The Democrats count on Republican reluctance to resist
Senate Republicans are standing up, so far, to President Obama's attempt to pack the U.S. Court of Appeals for the D.C. Circuit with radical judicial activists. A filibuster blocked a vote on the confirmation of Cornelia Pillard last week and of Patricia Millett two weeks before that. Predictably, Senate Democrats declared that the forthright Republican opposition was another skirmish in the "war on women."
"It's a well-worn card," says Sen. Chuck Grassley, Iowa Republican, of the Democratic strategy. "And they play it every time." Well, not quite every time. When Republicans attempt to block confirmation of U.S. District Judge Robert L. Wilkins, who is black, to the appellate bench, Democrats will play the race card.
Opposing women and blacks is said to be part of Republican war on two fronts. It's not war when Democrats oppose female and black nominees.
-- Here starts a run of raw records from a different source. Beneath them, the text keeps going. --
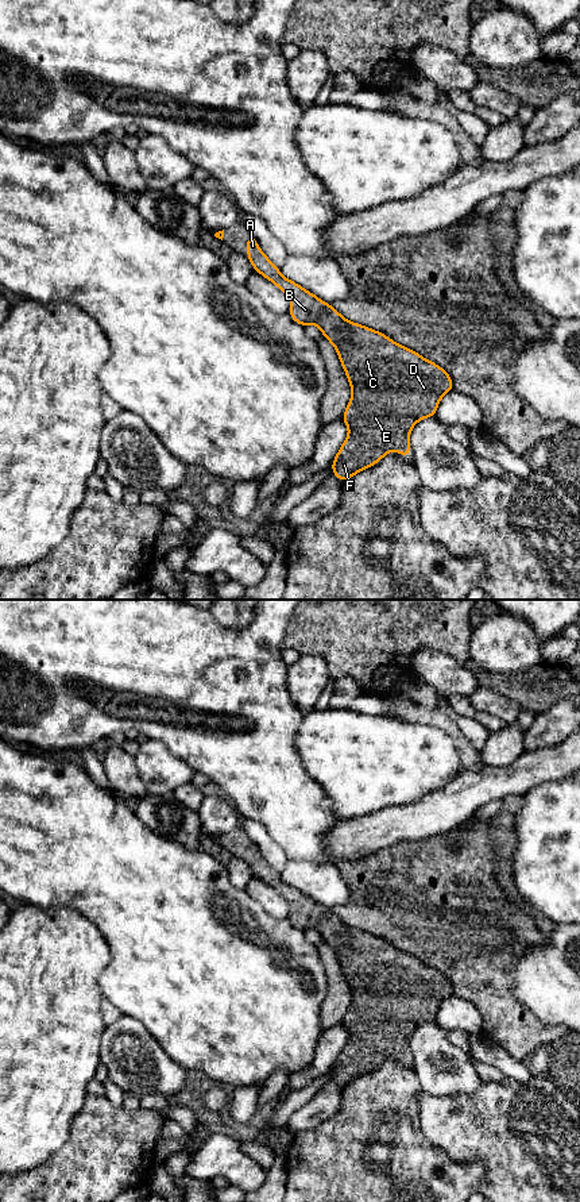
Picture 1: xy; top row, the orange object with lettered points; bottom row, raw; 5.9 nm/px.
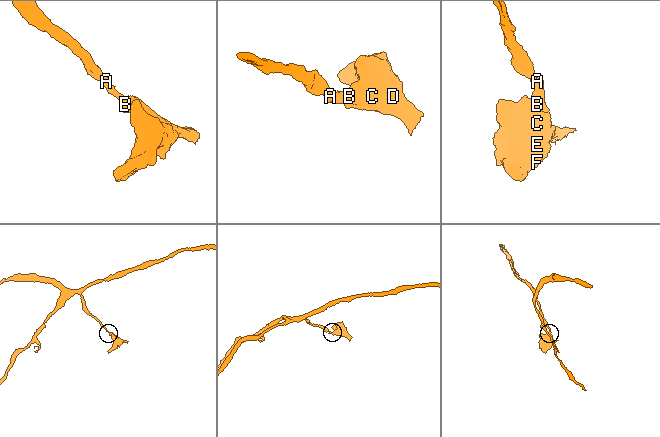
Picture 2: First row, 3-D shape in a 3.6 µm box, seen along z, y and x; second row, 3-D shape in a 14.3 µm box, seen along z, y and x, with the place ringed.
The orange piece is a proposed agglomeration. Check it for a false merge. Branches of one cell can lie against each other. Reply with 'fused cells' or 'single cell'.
single cell

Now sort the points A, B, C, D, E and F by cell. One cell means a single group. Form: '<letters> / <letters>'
A B C D E F

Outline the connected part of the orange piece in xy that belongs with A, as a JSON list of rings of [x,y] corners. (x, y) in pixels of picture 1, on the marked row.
[[[252,236],[247,242],[247,250],[254,270],[272,281],[291,300],[290,317],[303,327],[316,324],[335,346],[348,377],[352,397],[343,415],[343,421],[348,425],[349,434],[332,463],[332,473],[339,479],[347,481],[378,463],[393,448],[401,456],[413,455],[409,448],[410,431],[421,419],[433,417],[441,397],[455,389],[449,374],[382,332],[348,321],[333,305],[283,277]]]

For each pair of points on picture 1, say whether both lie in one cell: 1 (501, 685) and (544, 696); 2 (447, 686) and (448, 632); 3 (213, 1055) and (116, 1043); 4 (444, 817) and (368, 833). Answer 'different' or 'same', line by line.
1: same
2: different
3: different
4: same

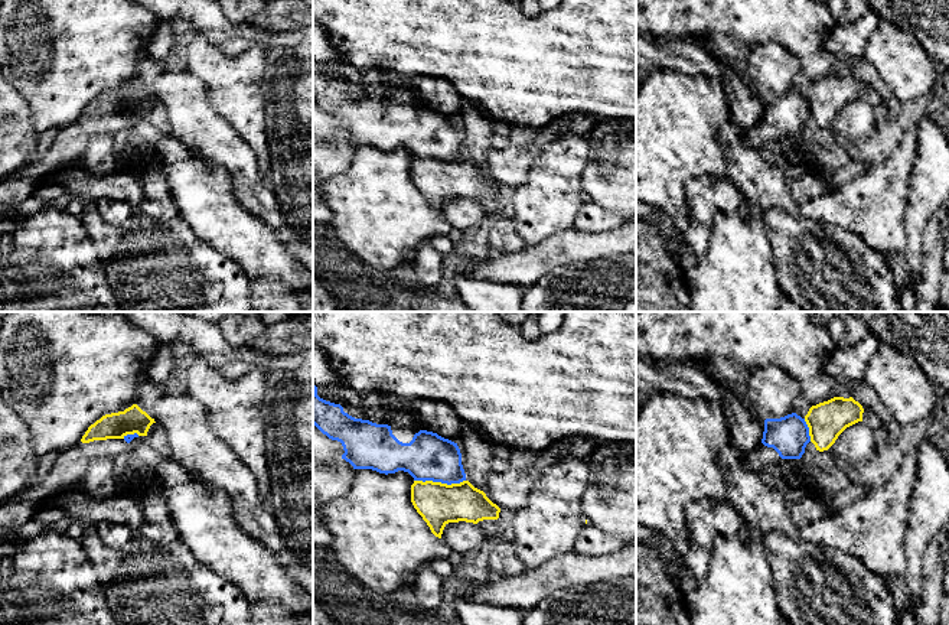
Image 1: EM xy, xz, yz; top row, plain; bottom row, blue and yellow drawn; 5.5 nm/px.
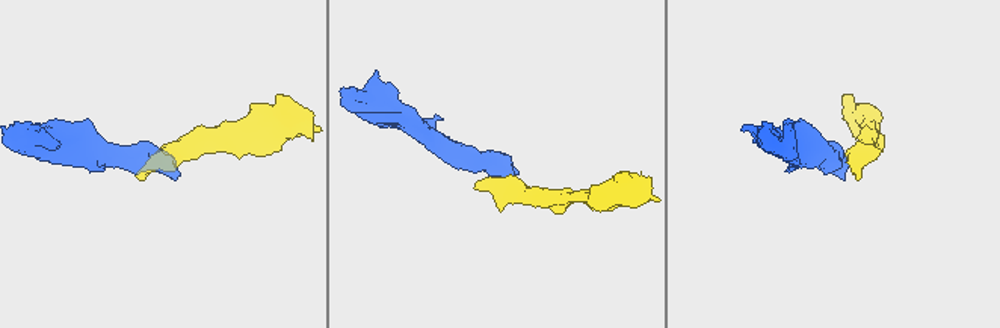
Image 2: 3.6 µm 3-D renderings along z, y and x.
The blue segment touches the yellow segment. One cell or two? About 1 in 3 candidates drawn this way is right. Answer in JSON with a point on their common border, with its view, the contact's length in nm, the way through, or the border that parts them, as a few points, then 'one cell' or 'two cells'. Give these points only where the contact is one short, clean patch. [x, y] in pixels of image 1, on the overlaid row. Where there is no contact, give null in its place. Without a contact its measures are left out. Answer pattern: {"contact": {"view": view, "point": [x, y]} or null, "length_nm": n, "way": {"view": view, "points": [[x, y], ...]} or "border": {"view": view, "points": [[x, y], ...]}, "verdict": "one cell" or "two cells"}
{"contact": {"view": "xz", "point": [440, 481]}, "length_nm": 280, "border": {"view": "xz", "points": [[414, 479], [447, 484], [465, 481]]}, "verdict": "two cells"}

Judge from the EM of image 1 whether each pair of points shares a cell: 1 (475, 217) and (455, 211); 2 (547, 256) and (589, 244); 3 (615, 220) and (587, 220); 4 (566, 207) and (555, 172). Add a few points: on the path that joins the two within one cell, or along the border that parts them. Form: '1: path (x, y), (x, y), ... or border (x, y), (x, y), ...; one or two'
1: path (470, 214), (459, 212); one
2: path (557, 250), (579, 246); one
3: path (607, 220), (594, 220); one
4: path (557, 198), (555, 181); one

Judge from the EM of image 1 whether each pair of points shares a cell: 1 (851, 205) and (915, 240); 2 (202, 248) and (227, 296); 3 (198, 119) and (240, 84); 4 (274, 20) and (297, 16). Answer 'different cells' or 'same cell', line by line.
1: different cells
2: same cell
3: different cells
4: same cell

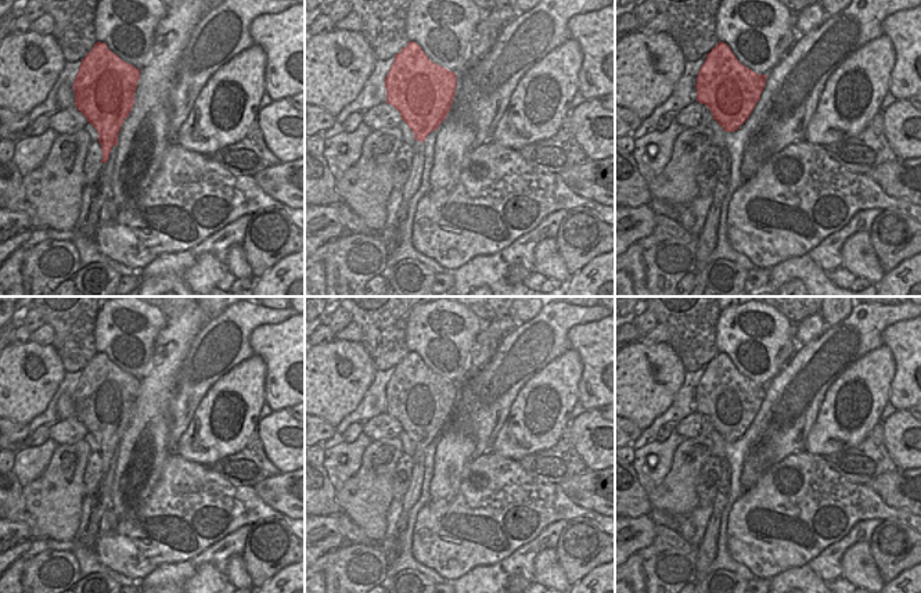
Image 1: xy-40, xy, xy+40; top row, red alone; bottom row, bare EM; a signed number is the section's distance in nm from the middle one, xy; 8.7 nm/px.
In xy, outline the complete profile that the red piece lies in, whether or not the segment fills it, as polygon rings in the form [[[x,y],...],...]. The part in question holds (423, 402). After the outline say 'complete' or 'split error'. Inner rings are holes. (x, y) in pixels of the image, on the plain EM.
[[[409,352],[385,388],[386,411],[414,443],[411,482],[402,499],[396,524],[400,533],[418,502],[424,479],[424,453],[446,430],[456,406],[457,385],[432,373],[415,352]]]; split error

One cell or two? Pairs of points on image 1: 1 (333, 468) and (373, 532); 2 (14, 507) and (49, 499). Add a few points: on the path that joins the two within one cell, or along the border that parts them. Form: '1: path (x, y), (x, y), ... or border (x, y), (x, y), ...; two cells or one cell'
1: border (362, 456), (359, 468), (337, 491); two cells
2: border (22, 488), (24, 509), (27, 511); two cells

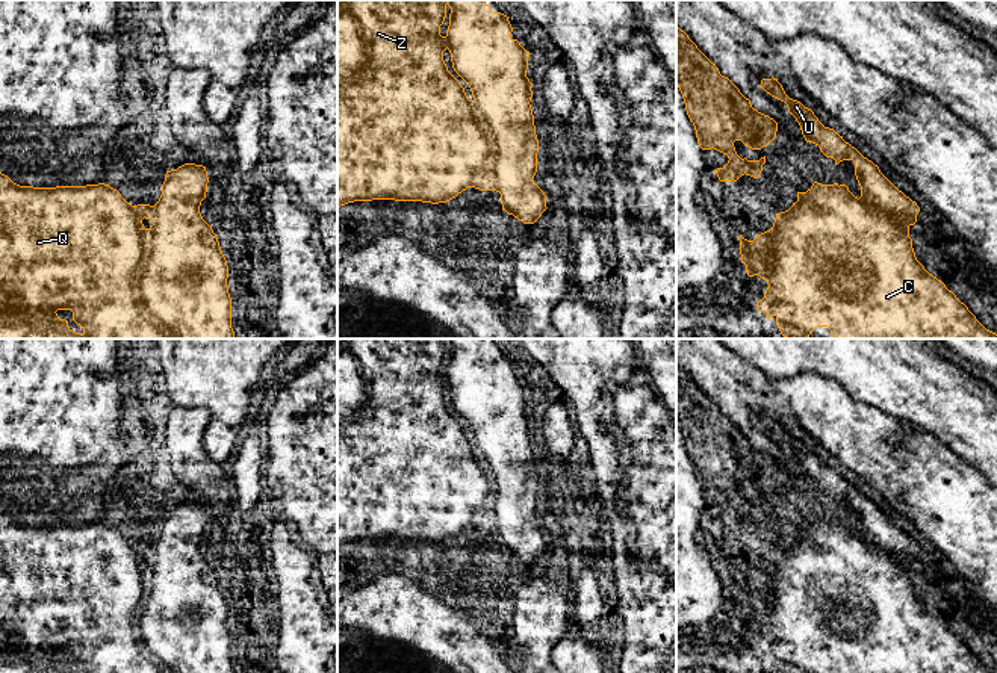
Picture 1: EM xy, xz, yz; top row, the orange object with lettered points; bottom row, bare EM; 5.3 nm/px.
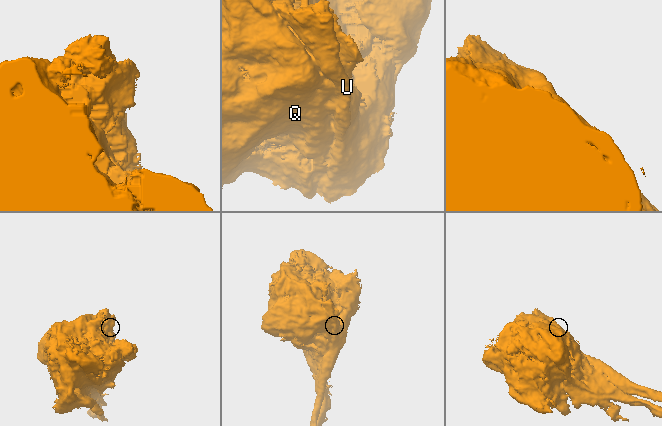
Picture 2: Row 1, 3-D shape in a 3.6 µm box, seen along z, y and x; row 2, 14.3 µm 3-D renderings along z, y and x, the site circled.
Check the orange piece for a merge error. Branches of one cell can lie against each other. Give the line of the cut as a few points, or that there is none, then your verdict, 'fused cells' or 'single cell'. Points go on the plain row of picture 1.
cut in xy along (156, 543), (156, 564), (141, 614), (141, 635), (176, 672); fused cells

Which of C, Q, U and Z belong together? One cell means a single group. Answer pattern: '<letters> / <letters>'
C / Q U Z

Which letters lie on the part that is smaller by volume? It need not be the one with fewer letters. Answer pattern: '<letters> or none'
C

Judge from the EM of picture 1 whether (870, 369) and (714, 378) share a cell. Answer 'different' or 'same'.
different

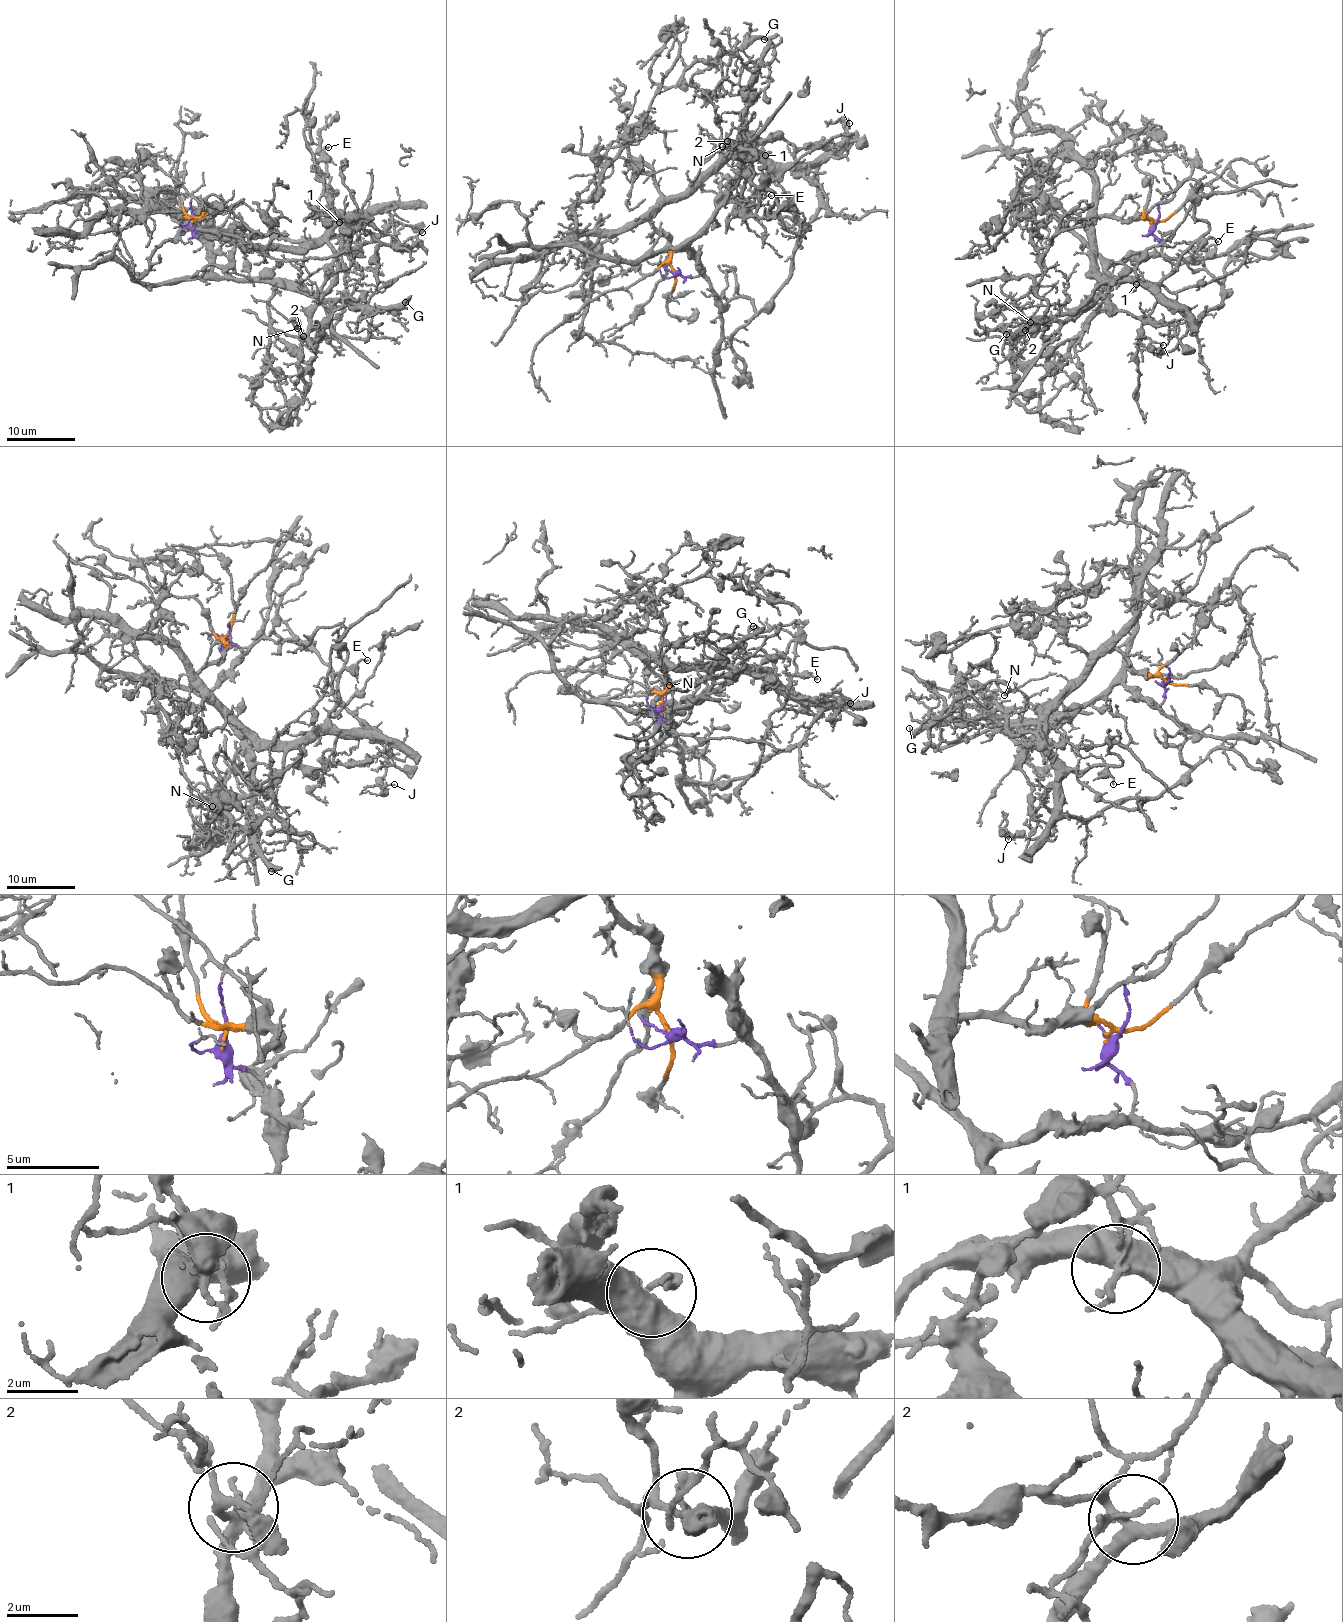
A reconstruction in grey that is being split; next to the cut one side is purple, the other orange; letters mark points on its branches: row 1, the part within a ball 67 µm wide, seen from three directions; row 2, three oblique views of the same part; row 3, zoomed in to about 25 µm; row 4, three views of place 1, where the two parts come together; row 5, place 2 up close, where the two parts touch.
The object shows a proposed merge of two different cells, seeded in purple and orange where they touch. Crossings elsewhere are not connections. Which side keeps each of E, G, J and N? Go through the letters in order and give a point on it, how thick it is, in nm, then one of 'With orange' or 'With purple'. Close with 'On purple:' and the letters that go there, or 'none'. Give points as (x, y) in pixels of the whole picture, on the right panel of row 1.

Forty-three Democrats voted unsuccessfully to deny George W. Bush's nominee Janice Rogers Brown to the appellate bench because she was not woman enough, just as Clarence Thomas was judged by Democrats to be not black enough. The Democrats guard their race and gender formulas as fiercely as Coca-Cola protects the formula for the popular soft drink.
Mr. Obama let slip the game at a private Democratic Senatorial Campaign Committee fundraiser early this month. "We are remaking the courts," he told them. The claim was brazen enough to make the ghost of FDR, lurking nearby, blush.